Он выпустил ошеломленного Гроувса и, шумно дыша, закрыл дверь.
«Я пытался как можно точнее передать его слова, но, боюсь, их весьма трудно запомнить, и сказаны они были человеком, чья пора юношеской неопытности осталась далеко позади и который опустился до уровня пучеглазого идиота».
Несмотря на всю абсурдность Хогарта, Гроувс ушел под сильным впечатлением от физического воздействия его повелительной манеры в маленькой комнатке, где ему не хватало воздуха, и когда Прингл к концу рабочего дня вошел в кабинет с сообщением, что снова явилась Эвелина Тодд, которая очень хочет с ним поговорить, инспектор тут же решил как можно эффективнее повторить этот прием. Перейдя в вызывающий клаустрофобию соседний кабинет главного констебля, он быстро поставил перед собой стул, прикрутил газовую лампу, надул грудь и встал в полный рост, чтобы покорить ее в стиле мавра. Затем как можно солиднее прочистил горло.
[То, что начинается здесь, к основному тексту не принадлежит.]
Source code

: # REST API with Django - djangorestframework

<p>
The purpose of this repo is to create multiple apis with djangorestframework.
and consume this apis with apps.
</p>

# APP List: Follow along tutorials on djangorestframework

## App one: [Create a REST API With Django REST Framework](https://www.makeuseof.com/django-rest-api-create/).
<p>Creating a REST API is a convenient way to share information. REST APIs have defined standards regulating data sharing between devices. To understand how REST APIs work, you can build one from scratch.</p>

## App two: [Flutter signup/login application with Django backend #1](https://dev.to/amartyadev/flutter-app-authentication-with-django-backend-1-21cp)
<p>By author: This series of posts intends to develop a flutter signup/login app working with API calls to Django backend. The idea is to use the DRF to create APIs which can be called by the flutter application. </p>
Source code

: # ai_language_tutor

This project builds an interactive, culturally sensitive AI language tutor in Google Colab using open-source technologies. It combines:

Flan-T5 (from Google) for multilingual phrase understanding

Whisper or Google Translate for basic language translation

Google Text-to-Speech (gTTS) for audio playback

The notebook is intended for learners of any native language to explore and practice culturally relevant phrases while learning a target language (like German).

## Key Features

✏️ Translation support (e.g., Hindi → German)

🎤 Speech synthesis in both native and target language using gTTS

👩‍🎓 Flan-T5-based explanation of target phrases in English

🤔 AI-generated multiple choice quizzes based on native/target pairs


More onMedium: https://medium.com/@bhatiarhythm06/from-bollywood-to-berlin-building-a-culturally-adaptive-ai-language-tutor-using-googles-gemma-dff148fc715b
— Введите ее, — напрягшись, сказал он Принглу. — И сядьте в коридоре под дверью. Если услышите сигнал тревоги, сразу же бегите сюда с дубинкой.
Выйдя из «Ройял Лицеум» и прокручивая в голове слова Хогарта о сироте, Гроувс отправился в Новый государственный архив, чтобы найти свидетельство о рождении Эвелины Тодд, ограничившись 1856–1865 годами. С ходу он ничего не нашел, но хранитель напомнил ему, что до 1855 года подобные регистрационные записи вели приходские служители и судебные клерки. Может быть, женщина, которую он ищет, чуть старше? Гроувс задумался, припомнил нежные черты Эвелины и допустил, что при всем юном облике вполне возможно, что ей уже под тридцать. Однако хранитель предупредил его, что, не располагая более подробными сведениями, можно потратить много времени — несколько часов по крайней мере, — чтобы найти нужную запись, так как церковных книг немало и они объемные. Гроувс попросил его дать знать, если он найдет то, что нужно, и вернулся в главное управление странно величественной походкой.
— Войдите, — сказал он, когда раздался легкий стук в дверь.